Imagine that you throw a ball vertically upwards from the rooftop of a building. The ball abandons your hand at a point that has the same height as the railway of the rooftop with an ascending speed of 15m/s, been left in free falling. Coming down the ball crosses the railway, at this point gravity is 9.81 m/s2.
Calculate the displacement and velocity of the ball 1 s and 4 s after been let go.
b)The velocity when the ball is 5 m above the railway.
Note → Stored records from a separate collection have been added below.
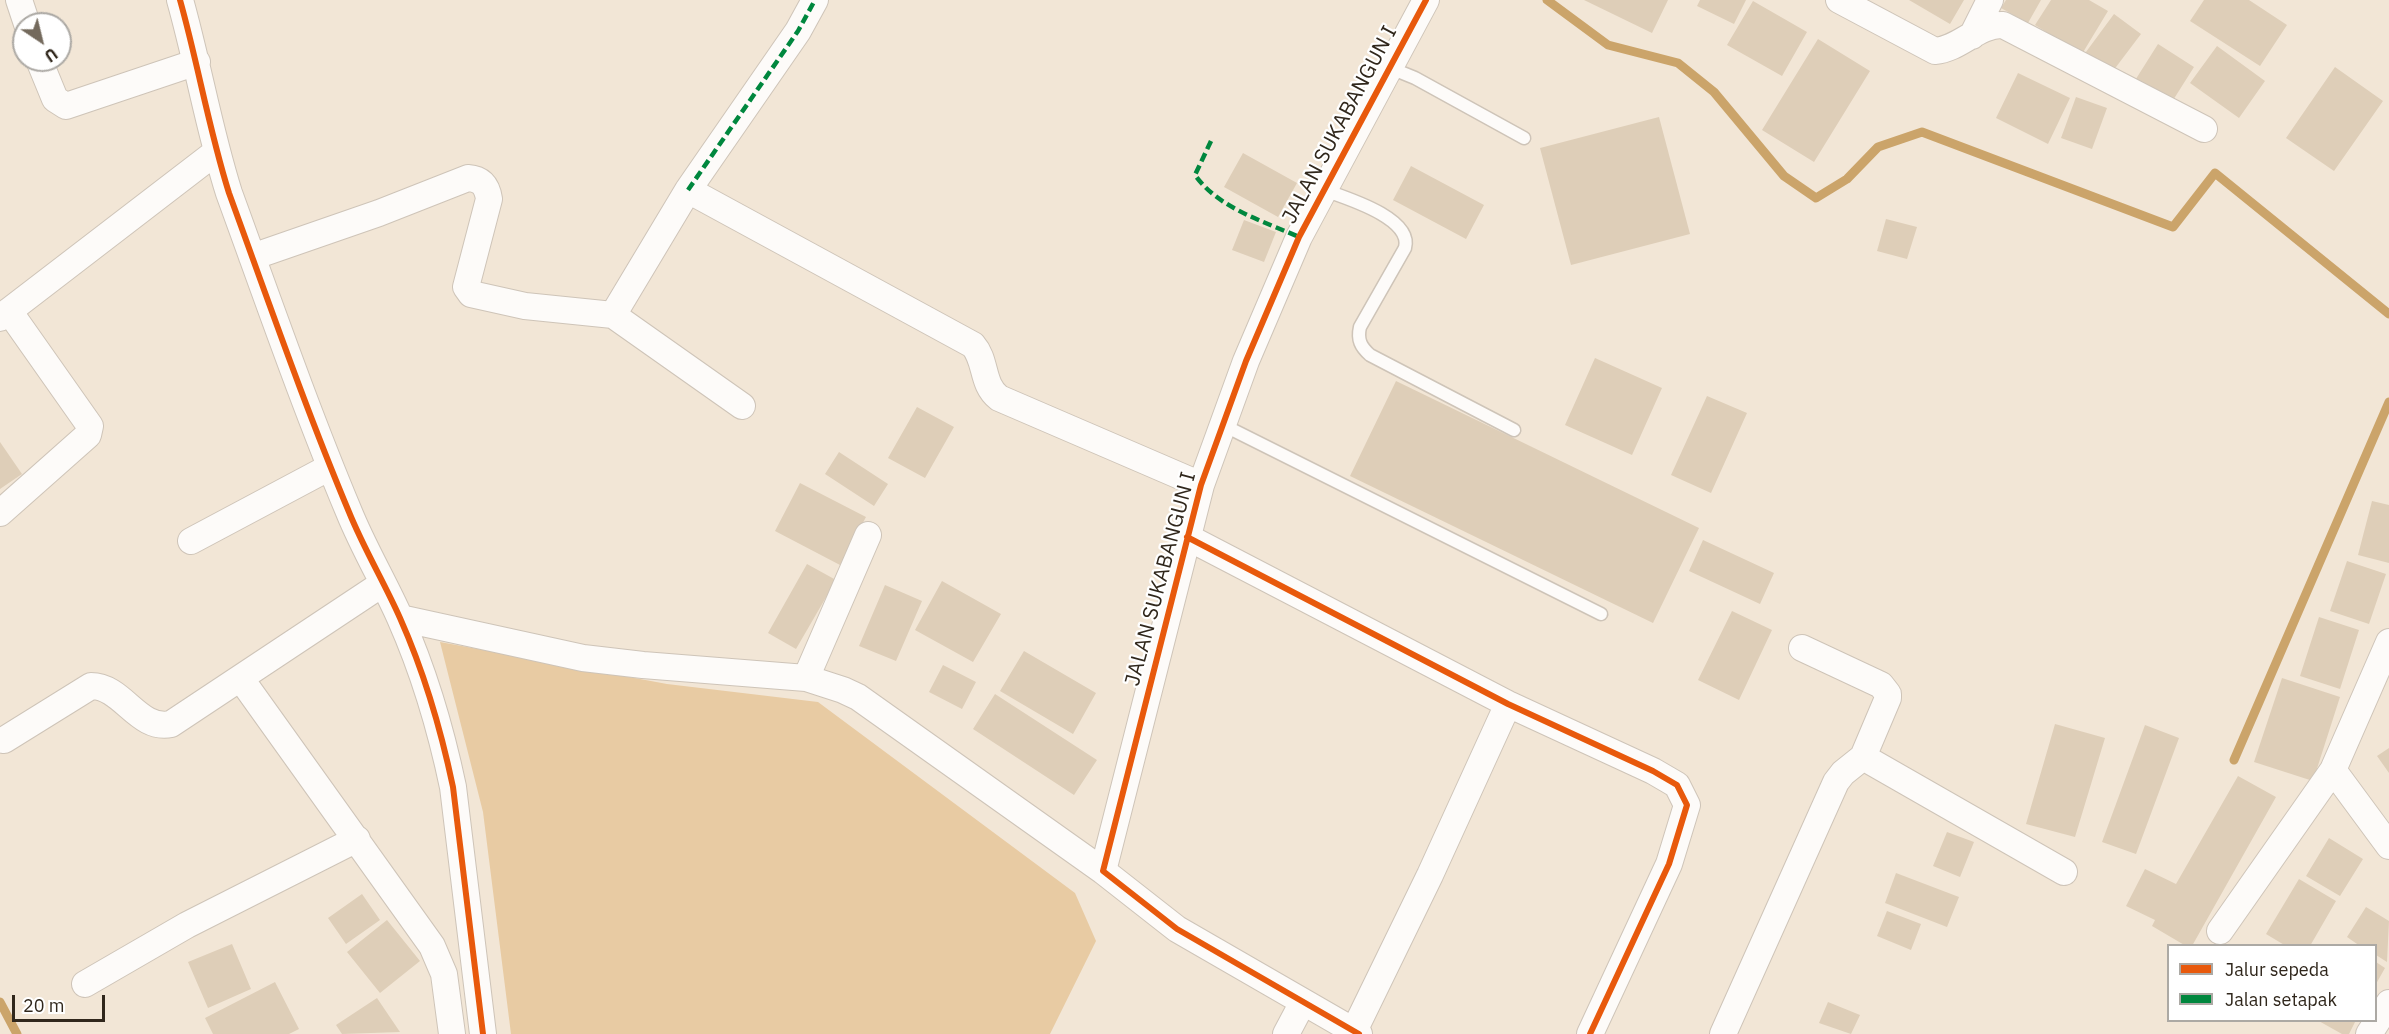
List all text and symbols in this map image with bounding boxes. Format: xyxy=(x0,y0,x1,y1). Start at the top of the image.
north arrow xyxy=(12,12,72,72)
street label: JALAN SUKABANGUN I xyxy=(1277,22,1403,228)
text: U xyxy=(41,44,61,66)
street label: JALAN SUKABANGUN I xyxy=(1120,469,1202,689)
legend xyxy=(2167,944,2377,1022)
text: Jalur sepeda xyxy=(2225,958,2329,981)
scale bar xyxy=(15,983,108,1021)
text: Jalan setapak xyxy=(2225,988,2337,1011)
text: 20 m xyxy=(23,994,65,1017)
c) Maximum height reached and the moment in which the ball reaches that height
The acceleration of the ball at its maximum height
a. D = Vo*t + 0.5g*t^2
D = 15*1 - 4.9*1^2 = 10.1 m.
V = Vo + g*t = 15 - 9.8*1 = 5.2 m/s
Tr = -Vo/g = -15/-9.8 = 1.53 s. = Rise time.
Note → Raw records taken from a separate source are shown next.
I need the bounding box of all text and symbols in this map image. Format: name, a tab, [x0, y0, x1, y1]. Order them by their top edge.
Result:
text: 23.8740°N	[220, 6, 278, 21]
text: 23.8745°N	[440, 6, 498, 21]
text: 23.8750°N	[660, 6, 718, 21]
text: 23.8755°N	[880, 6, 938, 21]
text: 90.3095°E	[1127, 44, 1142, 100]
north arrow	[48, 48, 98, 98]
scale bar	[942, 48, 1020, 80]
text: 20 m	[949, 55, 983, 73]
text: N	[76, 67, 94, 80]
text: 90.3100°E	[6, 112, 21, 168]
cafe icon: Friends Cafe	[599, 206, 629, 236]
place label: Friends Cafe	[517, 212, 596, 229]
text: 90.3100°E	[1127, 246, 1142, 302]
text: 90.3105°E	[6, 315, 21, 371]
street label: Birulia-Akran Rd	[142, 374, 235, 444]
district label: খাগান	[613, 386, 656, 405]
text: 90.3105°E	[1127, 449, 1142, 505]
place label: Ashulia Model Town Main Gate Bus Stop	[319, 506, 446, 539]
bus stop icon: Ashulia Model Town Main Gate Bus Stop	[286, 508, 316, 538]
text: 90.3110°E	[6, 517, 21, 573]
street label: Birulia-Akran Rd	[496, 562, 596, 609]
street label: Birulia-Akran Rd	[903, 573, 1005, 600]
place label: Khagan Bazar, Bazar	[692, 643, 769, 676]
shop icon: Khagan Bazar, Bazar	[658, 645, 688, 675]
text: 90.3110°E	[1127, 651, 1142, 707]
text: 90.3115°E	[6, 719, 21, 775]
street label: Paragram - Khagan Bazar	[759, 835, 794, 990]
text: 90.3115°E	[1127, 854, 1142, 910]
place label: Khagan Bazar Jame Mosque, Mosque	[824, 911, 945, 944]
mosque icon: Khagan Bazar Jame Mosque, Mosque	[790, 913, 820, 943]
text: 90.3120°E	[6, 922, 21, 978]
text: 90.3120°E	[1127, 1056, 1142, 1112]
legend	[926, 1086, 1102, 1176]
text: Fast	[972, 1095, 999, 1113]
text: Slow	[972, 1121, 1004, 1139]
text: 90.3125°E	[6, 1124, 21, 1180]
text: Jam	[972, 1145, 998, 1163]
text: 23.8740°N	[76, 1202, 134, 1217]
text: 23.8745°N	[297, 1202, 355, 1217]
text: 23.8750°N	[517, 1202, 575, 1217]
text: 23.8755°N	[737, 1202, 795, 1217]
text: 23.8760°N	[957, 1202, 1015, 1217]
h max = -(Vo^2)/2g = -(15^2)/-19.6 = 11.48 m. Above launching point.
Tf = 4 - 1.53 = 2.47 s.
D = 4.9*Tf^2 = 4.9*2.47^2 = 29.9 m After
4 s.
V^2 = Vo^2 + 2g*d = 0 + 19.6*29.9 = 585.93
V = 24.2 m/s.
b. V^2 = Vo^2 + 2g*(11.48-5) = 0 + 127
V = 11.27 m/s.
c. h max = 11.48 m.(See previous calculation).
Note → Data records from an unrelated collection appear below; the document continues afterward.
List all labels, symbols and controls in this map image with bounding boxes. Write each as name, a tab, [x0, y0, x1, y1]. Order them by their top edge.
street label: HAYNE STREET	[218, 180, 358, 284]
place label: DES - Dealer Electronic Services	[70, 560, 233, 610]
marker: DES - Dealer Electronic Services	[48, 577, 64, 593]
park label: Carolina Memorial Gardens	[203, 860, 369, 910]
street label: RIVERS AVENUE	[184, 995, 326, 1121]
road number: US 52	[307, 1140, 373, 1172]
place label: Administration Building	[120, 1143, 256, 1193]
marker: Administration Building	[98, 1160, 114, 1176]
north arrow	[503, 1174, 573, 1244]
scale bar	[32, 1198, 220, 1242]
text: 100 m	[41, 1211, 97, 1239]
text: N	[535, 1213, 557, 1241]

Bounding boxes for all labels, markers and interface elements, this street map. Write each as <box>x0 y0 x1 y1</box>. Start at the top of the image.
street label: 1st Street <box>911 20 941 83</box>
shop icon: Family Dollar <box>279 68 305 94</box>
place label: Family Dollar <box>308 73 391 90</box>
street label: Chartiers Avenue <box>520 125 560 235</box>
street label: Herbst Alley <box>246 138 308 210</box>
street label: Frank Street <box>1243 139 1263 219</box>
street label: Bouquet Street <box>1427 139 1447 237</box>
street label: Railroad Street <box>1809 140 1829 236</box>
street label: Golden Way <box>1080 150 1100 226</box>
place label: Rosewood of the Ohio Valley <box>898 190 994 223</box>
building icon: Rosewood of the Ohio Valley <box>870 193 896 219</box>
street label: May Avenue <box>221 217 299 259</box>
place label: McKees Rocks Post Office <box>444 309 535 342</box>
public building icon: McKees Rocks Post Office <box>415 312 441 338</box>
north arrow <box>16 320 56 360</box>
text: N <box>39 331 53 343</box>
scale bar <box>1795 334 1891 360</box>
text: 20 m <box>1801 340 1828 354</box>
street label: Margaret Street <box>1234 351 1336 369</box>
Tr = 1.53 s.(See previous calculation).
To calculate the displacement and velocity of the ball at different times, we can use the equations of motion for freely falling objects.
First, let's consider the time when the ball was let go:
Initial velocity (u) = 15 m/s (upward)
Acceleration due to gravity (a) = -9.81 m/s^2 (negative because it acts downward)
a) After 1 second:
We can use the equation:
s = ut + (1/2)at^2
Substituting the values:
s = (15 m/s)(1 s) + (1/2)(-9.81 m/s^2)(1 s)^2
s = 15 m/s - 4.905 m/s^2
s = 10.095 meters (displacement)
To find the velocity (v) after 1 second:
We can use the equation:
v = u + at
Substituting the values:
v = 15 m/s + (-9.81 m/s^2)(1 s)
v = 15 m/s - 9.81 m/s^2
v = 5.19 m/s (velocity)
b) When the ball is 5 meters above the railway:
To find the time it takes for the ball to reach this height, we can use the equation:
s = ut + (1/2)at^2
Substituting the values:
5 m = (15 m/s)t + (1/2)(-9.81 m/s^2)t^2
This equation is a quadratic equation in terms of time (t). Solving this equation will give us the value of time (t) when the ball is 5 meters above the railway.
c) Maximum height reached and the moment in which the ball reaches that height:
To find the maximum height, we need to consider the point where the velocity of the ball becomes zero (v = 0 m/s).
Using the equation:
v = u + at
Substituting the values:
0 m/s = 15 m/s - 9.81 m/s^2(t)
Solving this equation will give us the value of time (t) when the ball reaches its maximum height.
Once we have the time (t), we can substitute it into the equation:
s = ut + (1/2)at^2
Substituting the values:
s = (15 m/s)(t) + (1/2)(-9.81 m/s^2)(t)^2
This equation will give us the maximum height reached by the ball.
The acceleration of the ball at its maximum height will be equal to the acceleration due to gravity (9.81 m/s^2) since it is the only force acting on the ball at that point.
Please note that to obtain accurate results, it is important to use consistent units throughout the calculations.